Prevention: Avoid creating/dropping indexes frequently. Plan index strategy upfront and maintain relatively stable indexes. Monitor index growth rate and alert if growth > data growth (indicates fragmentation).

Follow-up: Design an automated maintenance job to detect and fix index fragmentation without impacting production queries.

You're designing indexes for a time-series collection with 1B documents (1 year of metrics at 1-second resolution). Queries typically ask for a specific metric over a time range: `db.metrics.find({metric: "cpu_usage", timestamp: {$gte: start, $lt: end}})`. You create compound index {metric: 1, timestamp: 1}. However, as time passes and you keep writing new data, the index becomes increasingly fragmented due to insertions at the "end" of the range. Each query takes longer. How would you optimize this time-series workload?

The issue: with 1B documents over 1 year, the timestamp range is huge. New inserts always append to the "end" of the timestamp range, causing index fragmentation (hot pages in B-tree keep splitting). Additionally, queries always filter by metric (high cardinality), then timestamp range—the index {metric: 1, timestamp: 1} means each metric's data is scattered across index (low selectivity on metric alone).

Better approach: Use MongoDB 5.0+ time-series collections instead of regular collections. Time-series collections are optimized for this exact workload: they use columnar storage (timestamps, metrics, values stored separately), auto-compress old data, and queries are 10x faster. Example: `db.createCollection("metrics", {timeseries: {timeField: "timestamp", metaField: "metric", granularity: "seconds"}})`. Then query as normal—internally optimized.

For non-time-series collections: (1) Partition by time: instead of 1 billion docs in one collection, create monthly collections: metrics_2024_01, metrics_2024_02. Index each monthly collection—fragmentation is local and indexes are much smaller; (2) Shard by metric ID: `sh.shardCollection("metrics", {metric: 1})` distributes metrics across shards, each shard's index is smaller and less fragmented; (3) Use descending timestamp: {metric: 1, timestamp: -1} might help if queries often ask for recent data first (latest N values before a time).

Recommended: Migrate to time-series collection for modern MongoDB versions. Verify query performance improves by >5x with explain and check IXSCAN vs COLLSCAN.

Follow-up: Design a metrics system on MongoDB time-series collections. How would you handle retention (delete data older than 1 year)?

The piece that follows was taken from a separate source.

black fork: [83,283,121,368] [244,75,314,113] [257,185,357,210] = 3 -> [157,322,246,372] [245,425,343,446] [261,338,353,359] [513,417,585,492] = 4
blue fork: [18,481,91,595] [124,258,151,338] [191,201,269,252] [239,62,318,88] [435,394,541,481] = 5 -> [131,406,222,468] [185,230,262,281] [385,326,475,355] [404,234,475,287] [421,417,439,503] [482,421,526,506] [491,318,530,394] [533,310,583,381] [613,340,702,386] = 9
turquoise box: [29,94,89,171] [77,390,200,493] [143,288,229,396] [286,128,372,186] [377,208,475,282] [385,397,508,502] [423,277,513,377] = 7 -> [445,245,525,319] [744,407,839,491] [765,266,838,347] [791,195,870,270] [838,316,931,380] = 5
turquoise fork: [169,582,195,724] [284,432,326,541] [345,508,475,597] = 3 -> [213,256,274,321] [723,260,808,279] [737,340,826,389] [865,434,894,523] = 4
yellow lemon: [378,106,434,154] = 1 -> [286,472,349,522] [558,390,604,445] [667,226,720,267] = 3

You create an index on {email: 1} to enforce uniqueness: `db.users.createIndex({email: 1}, {unique: true})`. A user with an unset email field inserts successfully. Later, another user with unset email also inserts, violating uniqueness. But the index allowed it. Explain why, and how would you fix?

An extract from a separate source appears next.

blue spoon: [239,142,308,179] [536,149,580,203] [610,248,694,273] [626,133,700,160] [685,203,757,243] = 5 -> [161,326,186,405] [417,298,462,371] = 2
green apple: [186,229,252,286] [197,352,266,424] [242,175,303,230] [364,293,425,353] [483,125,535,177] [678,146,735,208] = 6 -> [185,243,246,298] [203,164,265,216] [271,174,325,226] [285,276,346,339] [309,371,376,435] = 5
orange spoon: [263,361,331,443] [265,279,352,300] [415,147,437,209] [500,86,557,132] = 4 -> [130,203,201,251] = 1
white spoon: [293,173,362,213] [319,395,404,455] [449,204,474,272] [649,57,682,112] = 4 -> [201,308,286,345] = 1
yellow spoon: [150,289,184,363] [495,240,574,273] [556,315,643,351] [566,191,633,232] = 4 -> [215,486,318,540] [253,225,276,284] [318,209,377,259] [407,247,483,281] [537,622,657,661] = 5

MongoDB treats missing fields as NULL for indexing purposes. With unique index on {email: 1}, MongoDB considers documents with missing email as having email: null. The index allows multiple null values by default—this is a quirk of MongoDB indexing.

To fix: (1) Make email required in schema validation: `db.createCollection("users", {validator: {$jsonSchema: {required: ["email"]}}})`; (2) Create sparse unique index: `db.users.createIndex({email: 1}, {unique: true, sparse: true})`. Sparse index ignores documents with missing field, so multiple missing emails are allowed in collection but at most one non-null email per value; (3) Provide default value: `db.users.insertOne({email: user.email || generateUniqueId()})` to ensure email is always present and unique.

Sparse unique index is the best fix if you want to allow missing emails: `db.users.createIndex({email: 1}, {unique: true, sparse: true})` allows many documents with missing email but enforces uniqueness on provided emails. Verify: insert multiple users with no email (succeeds), insert two users with same email (fails).

For strict uniqueness including null: don't use sparse, and ensure schema validation requires email field.

Follow-up: Design a schema that handles optional email for some documents (e.g., social login users who don't provide email) but still enforces uniqueness on provided emails.